## Texto extraído
______________________________

Para Lyons (1972: 1) a Lingüística se define como o estudo científico da língua. Entenda-se por estudo científico da língua como sendo a investigação dela por meio de observações controladas e verificáveis empiricamente e com referência a uma teoria geral da sua estrutura. A Lingüística, como qualquer outra ciência, constrói sobre o passado; e assim o faz não somente desafiando e refutando doutrinas tradicionais, mas também desenvolvendo-as e reformulando-as.

Para a compreensão dos princípios e hipóteses que regem a Lingüística, o conhecimento da História da Lingüística, que não se confunde com lingüística histórica, pode oferecer sua contribuição. Uma coisa é estudar a história de uma ciência, recuperando suas origens e seu desenvolvimento no tempo - é o que se faz na História da Lingüística. Outra coisa é estudar as mudanças que ocorrem nas línguas humanas à medida que o tempo passa, atividade específica da lingüística histórica.

O interesse de uma história social da linguagem está, entre outras coisas, em constituir uma abordagem necessariamente interdisciplinar. Para tanto um dos contributos relevantes é a sociolingüística. Assim, a entrada dos conceitos e métodos da sociolingüística para o campo habitualmente ocupado pela lingüística tem vantagens mútuas: a sociolingüística procura, e encontra, nos estados passados de uma língua, os dados que podem validar ou invalidar as hipóteses que formulou para explicar uma mudança atualmente em curso; e a lingüística histórica tem a possibilidade, que até aqui lhe escapava, de ver processarem-se perante os seus olhos mudanças análogas àquelas que se deram no passado, e que apenas podia conjecturar.

______________________________

## Listagem fornecida
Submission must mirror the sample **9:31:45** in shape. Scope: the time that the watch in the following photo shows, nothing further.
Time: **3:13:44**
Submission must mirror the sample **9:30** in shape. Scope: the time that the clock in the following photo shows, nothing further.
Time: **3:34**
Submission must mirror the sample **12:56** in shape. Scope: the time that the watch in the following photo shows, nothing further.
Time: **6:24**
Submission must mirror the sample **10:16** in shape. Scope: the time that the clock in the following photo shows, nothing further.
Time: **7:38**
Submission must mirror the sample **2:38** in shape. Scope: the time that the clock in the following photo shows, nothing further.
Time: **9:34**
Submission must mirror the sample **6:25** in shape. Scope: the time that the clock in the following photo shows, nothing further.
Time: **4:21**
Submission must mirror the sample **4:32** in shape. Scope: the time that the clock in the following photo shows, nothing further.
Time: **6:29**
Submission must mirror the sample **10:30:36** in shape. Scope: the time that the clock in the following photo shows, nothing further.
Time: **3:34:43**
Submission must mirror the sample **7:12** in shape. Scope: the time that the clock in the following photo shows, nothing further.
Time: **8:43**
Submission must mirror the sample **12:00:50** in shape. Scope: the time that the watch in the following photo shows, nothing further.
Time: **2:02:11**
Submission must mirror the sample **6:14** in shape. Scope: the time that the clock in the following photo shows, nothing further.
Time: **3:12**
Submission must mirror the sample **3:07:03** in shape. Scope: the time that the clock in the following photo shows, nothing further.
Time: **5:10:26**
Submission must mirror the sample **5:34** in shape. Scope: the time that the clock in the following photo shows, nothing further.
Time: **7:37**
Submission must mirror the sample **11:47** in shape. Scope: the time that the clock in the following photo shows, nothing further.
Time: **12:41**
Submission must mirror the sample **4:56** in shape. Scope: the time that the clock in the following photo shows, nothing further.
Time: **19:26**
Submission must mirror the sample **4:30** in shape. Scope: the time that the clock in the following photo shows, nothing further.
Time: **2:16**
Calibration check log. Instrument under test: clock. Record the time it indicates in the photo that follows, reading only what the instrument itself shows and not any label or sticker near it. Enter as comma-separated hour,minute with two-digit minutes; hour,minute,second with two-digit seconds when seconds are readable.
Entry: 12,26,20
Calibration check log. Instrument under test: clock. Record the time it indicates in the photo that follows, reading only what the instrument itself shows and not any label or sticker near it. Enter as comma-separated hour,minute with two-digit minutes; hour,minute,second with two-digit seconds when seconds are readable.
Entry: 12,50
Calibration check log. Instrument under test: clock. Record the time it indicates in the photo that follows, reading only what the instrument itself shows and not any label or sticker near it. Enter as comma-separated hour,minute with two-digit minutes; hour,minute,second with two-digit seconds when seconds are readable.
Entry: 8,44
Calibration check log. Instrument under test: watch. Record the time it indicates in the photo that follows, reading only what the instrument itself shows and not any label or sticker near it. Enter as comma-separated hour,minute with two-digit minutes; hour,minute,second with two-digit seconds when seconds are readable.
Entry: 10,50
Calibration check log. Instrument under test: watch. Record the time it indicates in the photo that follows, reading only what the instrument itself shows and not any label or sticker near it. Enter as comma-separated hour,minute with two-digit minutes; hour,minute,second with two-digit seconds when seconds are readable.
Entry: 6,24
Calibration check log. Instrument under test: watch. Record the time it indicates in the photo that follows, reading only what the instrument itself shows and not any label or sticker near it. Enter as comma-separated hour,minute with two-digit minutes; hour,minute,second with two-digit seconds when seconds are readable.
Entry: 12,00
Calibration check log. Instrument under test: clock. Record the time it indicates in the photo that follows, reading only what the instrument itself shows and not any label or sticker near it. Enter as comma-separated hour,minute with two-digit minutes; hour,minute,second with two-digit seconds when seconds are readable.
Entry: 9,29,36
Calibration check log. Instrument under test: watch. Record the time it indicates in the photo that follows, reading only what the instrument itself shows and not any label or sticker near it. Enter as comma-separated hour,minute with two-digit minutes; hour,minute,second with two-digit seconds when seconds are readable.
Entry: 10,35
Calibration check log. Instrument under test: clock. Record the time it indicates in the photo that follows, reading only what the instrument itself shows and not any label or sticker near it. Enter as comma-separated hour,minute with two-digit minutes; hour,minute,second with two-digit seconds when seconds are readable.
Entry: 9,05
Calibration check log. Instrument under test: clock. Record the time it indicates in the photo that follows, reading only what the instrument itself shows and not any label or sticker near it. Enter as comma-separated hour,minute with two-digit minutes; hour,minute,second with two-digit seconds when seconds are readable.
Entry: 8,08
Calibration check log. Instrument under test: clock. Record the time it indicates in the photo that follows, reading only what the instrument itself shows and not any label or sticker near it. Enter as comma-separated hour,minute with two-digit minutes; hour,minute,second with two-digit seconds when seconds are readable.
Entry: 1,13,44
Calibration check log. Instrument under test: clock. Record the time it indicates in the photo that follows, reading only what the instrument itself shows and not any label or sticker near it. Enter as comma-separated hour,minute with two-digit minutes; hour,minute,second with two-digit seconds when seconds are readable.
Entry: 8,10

______________________________

## Tarefas a cumprir
• A. No texto sobre Lingüística, qual é a definição de Lingüística atribuída a Lyons?
• B. Por favor, transcreva linhas da listagem: comece na que contém "Submission must mirror the sample **7:12**" e pare depois da que contém "Time: **2:16**".

## Respostas a seguir
• A. O estudo científico da língua.

• B.
Submission must mirror the sample **7:12** in shape. Scope: the time that the clock in the following photo shows, nothing further.
Time: **8:43**
Submission must mirror the sample **12:00:50** in shape. Scope: the time that the watch in the following photo shows, nothing further.
Time: **2:02:11**
Submission must mirror the sample **6:14** in shape. Scope: the time that the clock in the following photo shows, nothing further.
Time: **3:12**
Submission must mirror the sample **3:07:03** in shape. Scope: the time that the clock in the following photo shows, nothing further.
Time: **5:10:26**
Submission must mirror the sample **5:34** in shape. Scope: the time that the clock in the following photo shows, nothing further.
Time: **7:37**
Submission must mirror the sample **11:47** in shape. Scope: the time that the clock in the following photo shows, nothing further.
Time: **12:41**
Submission must mirror the sample **4:56** in shape. Scope: the time that the clock in the following photo shows, nothing further.
Time: **19:26**
Submission must mirror the sample **4:30** in shape. Scope: the time that the clock in the following photo shows, nothing further.
Time: **2:16**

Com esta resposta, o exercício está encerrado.